• **DATA IN THIS EXERCISE**:
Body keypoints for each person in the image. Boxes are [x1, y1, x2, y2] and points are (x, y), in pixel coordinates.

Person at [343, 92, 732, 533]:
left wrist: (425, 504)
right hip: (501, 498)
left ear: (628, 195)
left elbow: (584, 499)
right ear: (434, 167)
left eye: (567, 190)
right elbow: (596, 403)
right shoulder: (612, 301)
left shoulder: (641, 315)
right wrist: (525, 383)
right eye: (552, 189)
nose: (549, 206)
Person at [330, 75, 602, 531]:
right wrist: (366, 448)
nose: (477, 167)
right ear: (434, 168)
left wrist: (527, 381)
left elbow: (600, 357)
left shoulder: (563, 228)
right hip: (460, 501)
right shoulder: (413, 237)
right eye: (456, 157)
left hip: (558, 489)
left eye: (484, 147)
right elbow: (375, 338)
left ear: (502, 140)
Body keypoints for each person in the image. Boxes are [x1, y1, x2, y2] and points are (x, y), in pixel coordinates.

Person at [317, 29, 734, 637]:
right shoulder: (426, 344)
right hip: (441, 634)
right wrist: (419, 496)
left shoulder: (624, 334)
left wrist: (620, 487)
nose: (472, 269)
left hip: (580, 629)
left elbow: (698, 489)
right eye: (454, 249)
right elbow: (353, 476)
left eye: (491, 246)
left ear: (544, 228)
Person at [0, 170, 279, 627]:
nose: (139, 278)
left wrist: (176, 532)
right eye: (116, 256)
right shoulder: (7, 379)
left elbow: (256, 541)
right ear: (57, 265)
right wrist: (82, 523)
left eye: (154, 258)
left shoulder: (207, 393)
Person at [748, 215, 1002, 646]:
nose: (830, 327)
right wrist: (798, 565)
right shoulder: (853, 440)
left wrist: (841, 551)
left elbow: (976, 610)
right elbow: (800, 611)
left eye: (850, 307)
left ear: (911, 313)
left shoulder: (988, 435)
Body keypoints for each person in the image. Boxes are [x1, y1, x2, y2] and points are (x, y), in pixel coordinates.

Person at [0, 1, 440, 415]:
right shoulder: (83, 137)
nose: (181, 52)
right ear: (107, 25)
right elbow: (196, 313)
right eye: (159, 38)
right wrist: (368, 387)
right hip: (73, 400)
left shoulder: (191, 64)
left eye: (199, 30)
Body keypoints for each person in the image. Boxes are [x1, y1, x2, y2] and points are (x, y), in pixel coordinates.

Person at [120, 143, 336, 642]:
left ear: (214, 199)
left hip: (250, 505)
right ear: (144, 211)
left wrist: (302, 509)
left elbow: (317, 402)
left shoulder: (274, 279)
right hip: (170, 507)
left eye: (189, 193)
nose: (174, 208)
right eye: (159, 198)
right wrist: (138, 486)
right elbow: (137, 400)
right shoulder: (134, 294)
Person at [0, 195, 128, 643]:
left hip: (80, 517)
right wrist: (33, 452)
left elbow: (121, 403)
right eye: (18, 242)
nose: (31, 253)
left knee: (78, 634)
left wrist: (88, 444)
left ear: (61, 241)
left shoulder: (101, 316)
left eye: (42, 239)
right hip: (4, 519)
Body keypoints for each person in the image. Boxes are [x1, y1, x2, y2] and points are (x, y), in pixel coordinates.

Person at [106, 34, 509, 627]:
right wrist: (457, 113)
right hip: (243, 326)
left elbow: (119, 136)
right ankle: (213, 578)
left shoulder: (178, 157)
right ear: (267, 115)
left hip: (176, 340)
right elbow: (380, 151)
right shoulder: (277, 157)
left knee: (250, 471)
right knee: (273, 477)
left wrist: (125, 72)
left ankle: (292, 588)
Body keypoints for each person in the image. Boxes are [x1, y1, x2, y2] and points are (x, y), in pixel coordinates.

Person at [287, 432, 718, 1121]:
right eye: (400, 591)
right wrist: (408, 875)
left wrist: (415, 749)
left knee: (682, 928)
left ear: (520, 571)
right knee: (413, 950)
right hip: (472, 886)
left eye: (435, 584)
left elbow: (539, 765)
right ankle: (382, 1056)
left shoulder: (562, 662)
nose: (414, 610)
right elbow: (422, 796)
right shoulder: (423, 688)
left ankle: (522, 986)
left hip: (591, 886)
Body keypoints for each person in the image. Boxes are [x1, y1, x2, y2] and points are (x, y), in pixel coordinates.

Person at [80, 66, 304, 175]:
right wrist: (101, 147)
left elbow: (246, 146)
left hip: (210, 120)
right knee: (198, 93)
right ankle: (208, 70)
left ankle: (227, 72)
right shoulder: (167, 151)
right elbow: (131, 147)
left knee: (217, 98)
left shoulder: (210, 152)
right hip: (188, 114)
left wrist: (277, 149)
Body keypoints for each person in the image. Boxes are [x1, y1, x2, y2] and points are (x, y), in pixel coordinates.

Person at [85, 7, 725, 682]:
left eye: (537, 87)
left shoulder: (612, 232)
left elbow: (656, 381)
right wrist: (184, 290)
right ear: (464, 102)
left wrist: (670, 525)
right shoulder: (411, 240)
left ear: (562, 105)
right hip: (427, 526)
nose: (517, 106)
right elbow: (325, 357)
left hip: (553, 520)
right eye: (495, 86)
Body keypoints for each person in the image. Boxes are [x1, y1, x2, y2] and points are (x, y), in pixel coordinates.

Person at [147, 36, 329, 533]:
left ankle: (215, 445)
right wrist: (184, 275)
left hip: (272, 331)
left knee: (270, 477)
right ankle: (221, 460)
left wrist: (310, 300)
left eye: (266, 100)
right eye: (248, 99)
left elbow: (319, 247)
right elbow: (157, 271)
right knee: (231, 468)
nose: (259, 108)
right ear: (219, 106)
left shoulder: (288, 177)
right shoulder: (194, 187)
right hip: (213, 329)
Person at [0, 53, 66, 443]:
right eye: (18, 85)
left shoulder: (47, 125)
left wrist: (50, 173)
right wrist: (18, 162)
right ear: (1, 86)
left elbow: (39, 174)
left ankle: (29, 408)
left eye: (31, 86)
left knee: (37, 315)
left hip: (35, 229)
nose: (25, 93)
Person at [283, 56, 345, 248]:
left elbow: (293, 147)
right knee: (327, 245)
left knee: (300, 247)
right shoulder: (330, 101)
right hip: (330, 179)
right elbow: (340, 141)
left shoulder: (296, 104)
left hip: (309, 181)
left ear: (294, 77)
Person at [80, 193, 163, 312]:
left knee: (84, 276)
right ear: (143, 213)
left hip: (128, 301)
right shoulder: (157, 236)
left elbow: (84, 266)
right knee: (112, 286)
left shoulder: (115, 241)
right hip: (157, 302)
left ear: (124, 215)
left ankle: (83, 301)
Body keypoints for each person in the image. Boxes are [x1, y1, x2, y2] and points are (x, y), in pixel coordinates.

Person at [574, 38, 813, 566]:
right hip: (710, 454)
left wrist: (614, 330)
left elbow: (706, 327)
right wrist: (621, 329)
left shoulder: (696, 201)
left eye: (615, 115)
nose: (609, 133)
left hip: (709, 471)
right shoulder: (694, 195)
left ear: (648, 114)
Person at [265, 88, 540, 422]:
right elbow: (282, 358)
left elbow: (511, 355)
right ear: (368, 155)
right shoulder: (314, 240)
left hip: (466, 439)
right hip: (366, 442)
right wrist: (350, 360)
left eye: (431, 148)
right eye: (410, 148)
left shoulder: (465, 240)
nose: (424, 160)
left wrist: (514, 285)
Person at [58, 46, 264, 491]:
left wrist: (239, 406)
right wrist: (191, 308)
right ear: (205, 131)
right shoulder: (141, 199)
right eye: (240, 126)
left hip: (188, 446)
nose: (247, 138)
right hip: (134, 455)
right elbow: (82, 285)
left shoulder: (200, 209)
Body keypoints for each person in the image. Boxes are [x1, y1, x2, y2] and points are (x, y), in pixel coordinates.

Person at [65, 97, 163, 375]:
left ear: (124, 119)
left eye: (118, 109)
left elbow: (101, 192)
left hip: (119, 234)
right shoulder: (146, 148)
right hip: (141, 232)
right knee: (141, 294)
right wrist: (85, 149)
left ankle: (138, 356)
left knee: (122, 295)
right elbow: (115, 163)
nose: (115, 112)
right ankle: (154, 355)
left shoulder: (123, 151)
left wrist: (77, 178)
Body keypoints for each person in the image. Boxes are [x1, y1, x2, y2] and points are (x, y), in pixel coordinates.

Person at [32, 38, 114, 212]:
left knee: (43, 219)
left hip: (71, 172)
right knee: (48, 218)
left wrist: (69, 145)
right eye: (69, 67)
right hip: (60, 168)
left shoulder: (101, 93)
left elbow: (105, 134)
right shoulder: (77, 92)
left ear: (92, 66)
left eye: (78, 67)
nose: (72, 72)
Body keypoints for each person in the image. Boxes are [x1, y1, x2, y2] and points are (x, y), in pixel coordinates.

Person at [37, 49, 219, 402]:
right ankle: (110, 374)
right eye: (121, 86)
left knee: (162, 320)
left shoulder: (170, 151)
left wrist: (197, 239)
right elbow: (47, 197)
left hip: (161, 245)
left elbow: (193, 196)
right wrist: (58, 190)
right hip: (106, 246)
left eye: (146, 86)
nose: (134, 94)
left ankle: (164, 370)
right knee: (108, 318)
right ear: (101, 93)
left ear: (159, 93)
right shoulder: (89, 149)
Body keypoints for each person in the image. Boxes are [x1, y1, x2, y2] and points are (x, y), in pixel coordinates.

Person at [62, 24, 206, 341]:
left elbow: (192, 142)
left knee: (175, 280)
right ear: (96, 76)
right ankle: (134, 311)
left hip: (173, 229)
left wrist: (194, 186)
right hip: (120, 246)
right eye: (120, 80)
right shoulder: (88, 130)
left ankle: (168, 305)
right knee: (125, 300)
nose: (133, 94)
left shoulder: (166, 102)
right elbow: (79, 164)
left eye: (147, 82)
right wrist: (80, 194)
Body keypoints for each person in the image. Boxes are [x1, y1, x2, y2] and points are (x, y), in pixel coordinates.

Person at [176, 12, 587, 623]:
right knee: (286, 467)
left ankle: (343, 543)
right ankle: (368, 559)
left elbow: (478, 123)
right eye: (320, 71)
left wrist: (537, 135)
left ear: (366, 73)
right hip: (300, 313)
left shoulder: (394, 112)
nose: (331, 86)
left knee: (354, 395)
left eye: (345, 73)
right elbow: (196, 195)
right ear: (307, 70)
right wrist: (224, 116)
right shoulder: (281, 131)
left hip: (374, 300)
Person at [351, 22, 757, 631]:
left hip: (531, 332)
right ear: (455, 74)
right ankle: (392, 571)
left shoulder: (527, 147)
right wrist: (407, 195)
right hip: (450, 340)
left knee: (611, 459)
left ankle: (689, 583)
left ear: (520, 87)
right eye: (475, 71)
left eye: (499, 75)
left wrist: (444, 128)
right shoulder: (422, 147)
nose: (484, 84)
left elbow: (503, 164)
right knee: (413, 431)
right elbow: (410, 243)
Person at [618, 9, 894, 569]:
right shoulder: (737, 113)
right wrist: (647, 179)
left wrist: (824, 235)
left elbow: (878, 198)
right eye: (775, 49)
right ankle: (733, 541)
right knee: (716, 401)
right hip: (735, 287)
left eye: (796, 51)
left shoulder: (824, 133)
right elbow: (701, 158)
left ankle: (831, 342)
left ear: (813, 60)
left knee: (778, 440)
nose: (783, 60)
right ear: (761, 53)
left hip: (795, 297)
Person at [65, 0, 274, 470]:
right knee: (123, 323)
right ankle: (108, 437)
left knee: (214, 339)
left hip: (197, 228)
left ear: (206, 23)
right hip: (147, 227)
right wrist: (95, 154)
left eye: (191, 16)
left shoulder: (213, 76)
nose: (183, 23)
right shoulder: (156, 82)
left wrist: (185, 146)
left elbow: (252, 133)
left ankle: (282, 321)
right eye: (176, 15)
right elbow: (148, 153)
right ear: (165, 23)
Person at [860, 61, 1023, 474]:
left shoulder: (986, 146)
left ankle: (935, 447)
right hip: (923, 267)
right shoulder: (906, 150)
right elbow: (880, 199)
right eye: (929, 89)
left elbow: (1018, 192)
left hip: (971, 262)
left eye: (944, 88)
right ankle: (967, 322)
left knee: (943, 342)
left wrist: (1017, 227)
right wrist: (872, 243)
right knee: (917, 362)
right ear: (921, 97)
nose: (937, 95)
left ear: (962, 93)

• **YOUR TASK**:
Reproduce word for word the material above, starting with the line that has "left elbow: (119, 136)" and stopping after the line that has "left hip: (591, 886)".

• **TASK RESULT**:
left elbow: (119, 136)
right ankle: (213, 578)
left shoulder: (178, 157)
right ear: (267, 115)
left hip: (176, 340)
right elbow: (380, 151)
right shoulder: (277, 157)
left knee: (250, 471)
right knee: (273, 477)
left wrist: (125, 72)
left ankle: (292, 588)
Body keypoints for each person in the image. Boxes are [x1, y1, x2, y2] and points are (x, y), in pixel coordinates.

Person at [287, 432, 718, 1121]:
right eye: (400, 591)
right wrist: (408, 875)
left wrist: (415, 749)
left knee: (682, 928)
left ear: (520, 571)
right knee: (413, 950)
right hip: (472, 886)
left eye: (435, 584)
left elbow: (539, 765)
right ankle: (382, 1056)
left shoulder: (562, 662)
nose: (414, 610)
right elbow: (422, 796)
right shoulder: (423, 688)
left ankle: (522, 986)
left hip: (591, 886)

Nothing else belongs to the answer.